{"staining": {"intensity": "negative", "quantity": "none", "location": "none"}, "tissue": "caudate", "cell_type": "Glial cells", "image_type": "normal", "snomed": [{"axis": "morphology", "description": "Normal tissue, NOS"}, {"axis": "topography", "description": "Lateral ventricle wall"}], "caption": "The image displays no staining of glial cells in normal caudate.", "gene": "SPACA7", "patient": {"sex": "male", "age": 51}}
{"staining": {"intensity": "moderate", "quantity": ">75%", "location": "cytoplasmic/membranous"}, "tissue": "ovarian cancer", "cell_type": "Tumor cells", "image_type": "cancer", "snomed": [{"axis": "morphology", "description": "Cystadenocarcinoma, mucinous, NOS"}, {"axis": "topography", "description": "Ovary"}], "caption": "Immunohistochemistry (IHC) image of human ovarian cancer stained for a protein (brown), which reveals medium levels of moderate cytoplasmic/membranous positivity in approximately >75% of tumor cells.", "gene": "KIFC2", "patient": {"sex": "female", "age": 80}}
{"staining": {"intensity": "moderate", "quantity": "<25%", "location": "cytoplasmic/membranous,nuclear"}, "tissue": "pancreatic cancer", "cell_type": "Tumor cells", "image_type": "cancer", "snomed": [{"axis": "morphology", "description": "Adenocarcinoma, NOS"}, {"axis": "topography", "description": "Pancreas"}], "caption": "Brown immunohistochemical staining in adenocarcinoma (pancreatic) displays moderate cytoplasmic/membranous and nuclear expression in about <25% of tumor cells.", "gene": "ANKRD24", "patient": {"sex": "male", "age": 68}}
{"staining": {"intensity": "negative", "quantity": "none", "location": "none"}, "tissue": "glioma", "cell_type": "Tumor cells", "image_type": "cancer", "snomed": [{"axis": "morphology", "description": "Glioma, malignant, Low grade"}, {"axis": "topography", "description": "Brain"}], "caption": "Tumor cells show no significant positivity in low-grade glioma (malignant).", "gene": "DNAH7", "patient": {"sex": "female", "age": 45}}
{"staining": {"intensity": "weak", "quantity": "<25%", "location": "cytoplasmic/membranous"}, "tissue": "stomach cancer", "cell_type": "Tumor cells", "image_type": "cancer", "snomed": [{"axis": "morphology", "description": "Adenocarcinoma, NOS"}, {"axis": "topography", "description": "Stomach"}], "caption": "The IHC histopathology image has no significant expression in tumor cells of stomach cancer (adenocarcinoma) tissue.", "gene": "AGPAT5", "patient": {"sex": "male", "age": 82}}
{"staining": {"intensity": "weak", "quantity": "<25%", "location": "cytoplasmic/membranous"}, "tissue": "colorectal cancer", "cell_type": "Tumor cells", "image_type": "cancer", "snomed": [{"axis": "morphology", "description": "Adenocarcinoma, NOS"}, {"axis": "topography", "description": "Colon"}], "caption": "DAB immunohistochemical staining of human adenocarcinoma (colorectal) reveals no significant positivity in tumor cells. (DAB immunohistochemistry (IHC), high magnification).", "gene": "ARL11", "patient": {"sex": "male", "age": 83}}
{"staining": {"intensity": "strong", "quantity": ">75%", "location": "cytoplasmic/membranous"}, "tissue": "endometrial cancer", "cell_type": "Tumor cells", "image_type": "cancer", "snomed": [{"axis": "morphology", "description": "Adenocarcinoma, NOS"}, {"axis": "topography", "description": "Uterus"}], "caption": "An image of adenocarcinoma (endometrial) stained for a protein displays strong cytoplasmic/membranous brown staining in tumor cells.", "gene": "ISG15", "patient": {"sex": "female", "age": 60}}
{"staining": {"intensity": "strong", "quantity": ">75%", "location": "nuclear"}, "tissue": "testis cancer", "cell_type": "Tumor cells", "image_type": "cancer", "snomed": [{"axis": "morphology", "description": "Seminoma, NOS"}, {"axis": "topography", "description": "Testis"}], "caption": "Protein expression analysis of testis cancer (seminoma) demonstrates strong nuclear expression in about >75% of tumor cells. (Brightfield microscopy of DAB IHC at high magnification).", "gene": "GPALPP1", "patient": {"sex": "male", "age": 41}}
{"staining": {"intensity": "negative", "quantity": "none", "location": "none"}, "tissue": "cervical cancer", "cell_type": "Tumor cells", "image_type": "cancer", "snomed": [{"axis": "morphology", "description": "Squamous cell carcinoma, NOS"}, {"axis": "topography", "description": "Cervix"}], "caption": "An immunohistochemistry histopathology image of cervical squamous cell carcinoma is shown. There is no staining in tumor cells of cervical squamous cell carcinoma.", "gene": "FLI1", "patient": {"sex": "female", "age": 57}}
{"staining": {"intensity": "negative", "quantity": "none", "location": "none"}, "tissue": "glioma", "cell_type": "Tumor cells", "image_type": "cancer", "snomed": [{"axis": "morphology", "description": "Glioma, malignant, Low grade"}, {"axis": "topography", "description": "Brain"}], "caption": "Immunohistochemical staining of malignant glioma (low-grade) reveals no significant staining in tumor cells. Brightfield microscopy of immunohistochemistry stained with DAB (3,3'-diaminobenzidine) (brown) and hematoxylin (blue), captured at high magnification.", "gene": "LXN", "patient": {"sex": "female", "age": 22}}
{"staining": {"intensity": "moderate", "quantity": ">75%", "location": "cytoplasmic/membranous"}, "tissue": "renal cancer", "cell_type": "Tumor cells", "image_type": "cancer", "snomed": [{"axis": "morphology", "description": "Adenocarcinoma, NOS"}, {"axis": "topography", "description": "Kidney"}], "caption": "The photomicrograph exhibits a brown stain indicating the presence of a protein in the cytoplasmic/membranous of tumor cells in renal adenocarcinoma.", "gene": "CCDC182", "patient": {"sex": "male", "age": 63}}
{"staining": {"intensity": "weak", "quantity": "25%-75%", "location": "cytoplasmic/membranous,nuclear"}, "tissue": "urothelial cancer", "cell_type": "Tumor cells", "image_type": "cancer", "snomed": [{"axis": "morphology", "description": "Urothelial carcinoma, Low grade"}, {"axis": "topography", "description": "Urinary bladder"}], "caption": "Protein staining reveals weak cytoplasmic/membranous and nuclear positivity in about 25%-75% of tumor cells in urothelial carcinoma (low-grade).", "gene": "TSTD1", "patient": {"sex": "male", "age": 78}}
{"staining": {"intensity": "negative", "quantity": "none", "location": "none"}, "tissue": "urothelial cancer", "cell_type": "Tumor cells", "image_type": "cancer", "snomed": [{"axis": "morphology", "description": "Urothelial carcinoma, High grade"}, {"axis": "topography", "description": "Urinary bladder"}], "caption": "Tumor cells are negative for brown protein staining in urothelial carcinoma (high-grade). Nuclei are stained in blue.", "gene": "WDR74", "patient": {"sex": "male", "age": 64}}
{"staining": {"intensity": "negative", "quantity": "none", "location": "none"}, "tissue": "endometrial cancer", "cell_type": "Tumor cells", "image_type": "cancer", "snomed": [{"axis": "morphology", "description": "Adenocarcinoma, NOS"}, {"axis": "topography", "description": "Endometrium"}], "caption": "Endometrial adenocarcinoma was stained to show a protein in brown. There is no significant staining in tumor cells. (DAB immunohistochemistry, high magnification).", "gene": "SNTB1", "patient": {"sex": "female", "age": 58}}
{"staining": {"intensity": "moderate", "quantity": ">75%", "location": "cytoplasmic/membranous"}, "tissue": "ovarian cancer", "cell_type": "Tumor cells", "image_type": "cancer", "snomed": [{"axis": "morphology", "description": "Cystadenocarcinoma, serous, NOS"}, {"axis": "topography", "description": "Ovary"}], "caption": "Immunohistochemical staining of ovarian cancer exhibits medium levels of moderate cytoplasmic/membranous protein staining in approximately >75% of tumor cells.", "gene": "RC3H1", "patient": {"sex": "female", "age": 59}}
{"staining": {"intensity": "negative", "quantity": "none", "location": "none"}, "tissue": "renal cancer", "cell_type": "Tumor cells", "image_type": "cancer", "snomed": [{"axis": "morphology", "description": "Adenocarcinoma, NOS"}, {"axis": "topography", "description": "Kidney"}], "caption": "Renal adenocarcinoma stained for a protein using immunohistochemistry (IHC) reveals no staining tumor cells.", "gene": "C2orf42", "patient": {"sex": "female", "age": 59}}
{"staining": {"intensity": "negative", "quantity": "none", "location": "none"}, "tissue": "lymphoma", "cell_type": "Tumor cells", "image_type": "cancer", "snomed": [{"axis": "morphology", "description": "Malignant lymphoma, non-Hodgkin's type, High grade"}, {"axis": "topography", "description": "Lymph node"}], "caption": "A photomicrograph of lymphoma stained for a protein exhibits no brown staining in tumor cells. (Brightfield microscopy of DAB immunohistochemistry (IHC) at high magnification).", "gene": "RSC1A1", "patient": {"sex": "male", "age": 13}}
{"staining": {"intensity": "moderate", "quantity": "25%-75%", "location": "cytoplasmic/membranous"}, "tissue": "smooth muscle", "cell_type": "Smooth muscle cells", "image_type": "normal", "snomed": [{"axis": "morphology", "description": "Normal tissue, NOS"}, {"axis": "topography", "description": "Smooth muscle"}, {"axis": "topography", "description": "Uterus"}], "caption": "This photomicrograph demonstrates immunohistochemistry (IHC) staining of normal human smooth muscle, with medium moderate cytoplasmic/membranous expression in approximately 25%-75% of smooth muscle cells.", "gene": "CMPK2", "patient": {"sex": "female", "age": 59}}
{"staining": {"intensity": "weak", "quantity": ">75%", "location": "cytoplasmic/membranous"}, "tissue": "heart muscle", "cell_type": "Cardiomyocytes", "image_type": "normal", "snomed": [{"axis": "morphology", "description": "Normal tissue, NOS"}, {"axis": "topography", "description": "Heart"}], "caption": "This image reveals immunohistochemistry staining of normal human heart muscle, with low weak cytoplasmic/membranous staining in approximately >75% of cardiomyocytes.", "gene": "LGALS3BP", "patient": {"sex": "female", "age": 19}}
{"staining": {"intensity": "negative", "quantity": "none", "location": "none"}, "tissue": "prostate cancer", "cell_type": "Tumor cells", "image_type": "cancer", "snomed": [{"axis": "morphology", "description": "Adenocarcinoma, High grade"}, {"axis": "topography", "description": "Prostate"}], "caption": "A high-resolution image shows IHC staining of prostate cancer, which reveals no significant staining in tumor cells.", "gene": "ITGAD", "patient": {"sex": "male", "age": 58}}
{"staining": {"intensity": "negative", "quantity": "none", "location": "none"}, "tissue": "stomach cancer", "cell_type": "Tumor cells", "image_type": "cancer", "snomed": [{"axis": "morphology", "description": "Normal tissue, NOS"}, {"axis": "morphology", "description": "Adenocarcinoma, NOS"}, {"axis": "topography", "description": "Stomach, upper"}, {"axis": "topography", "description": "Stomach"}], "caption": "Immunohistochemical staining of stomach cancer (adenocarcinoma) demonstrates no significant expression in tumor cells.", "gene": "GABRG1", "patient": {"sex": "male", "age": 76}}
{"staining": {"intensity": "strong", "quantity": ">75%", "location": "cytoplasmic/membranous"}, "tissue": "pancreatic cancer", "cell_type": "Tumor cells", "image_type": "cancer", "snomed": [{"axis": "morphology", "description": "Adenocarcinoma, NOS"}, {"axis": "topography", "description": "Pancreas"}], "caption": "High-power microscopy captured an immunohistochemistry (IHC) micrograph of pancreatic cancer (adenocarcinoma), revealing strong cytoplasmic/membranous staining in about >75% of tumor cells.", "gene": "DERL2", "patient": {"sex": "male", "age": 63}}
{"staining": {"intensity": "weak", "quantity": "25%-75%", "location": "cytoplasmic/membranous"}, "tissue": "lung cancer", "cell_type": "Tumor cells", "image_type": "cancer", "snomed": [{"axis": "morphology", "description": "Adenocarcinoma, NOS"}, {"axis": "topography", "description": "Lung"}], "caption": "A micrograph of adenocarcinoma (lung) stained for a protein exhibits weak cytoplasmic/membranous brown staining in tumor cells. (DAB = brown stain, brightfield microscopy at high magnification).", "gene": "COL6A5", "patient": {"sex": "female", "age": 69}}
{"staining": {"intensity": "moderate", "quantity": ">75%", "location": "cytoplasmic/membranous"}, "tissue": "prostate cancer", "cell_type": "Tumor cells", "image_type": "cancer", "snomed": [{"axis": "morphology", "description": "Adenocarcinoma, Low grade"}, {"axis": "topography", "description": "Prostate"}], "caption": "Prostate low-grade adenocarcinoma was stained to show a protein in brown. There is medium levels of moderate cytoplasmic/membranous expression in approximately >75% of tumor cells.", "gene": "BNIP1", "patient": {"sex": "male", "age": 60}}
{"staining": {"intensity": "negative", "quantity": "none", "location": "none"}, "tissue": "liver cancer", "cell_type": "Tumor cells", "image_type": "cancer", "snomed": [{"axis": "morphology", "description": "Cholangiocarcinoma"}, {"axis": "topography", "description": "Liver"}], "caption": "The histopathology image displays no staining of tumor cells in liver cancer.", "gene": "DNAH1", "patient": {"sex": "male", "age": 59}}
----------------------------------------
> [What you have to do] Each line in the data that holds the string "muscle" must be returned.

> [Task solution]
{"staining": {"intensity": "moderate", "quantity": "25%-75%", "location": "cytoplasmic/membranous"}, "tissue": "smooth muscle", "cell_type": "Smooth muscle cells", "image_type": "normal", "snomed": [{"axis": "morphology", "description": "Normal tissue, NOS"}, {"axis": "topography", "description": "Smooth muscle"}, {"axis": "topography", "description": "Uterus"}], "caption": "This photomicrograph demonstrates immunohistochemistry (IHC) staining of normal human smooth muscle, with medium moderate cytoplasmic/membranous expression in approximately 25%-75% of smooth muscle cells.", "gene": "CMPK2", "patient": {"sex": "female", "age": 59}}
{"staining": {"intensity": "weak", "quantity": ">75%", "location": "cytoplasmic/membranous"}, "tissue": "heart muscle", "cell_type": "Cardiomyocytes", "image_type": "normal", "snomed": [{"axis": "morphology", "description": "Normal tissue, NOS"}, {"axis": "topography", "description": "Heart"}], "caption": "This image reveals immunohistochemistry staining of normal human heart muscle, with low weak cytoplasmic/membranous staining in approximately >75% of cardiomyocytes.", "gene": "LGALS3BP", "patient": {"sex": "female", "age": 19}}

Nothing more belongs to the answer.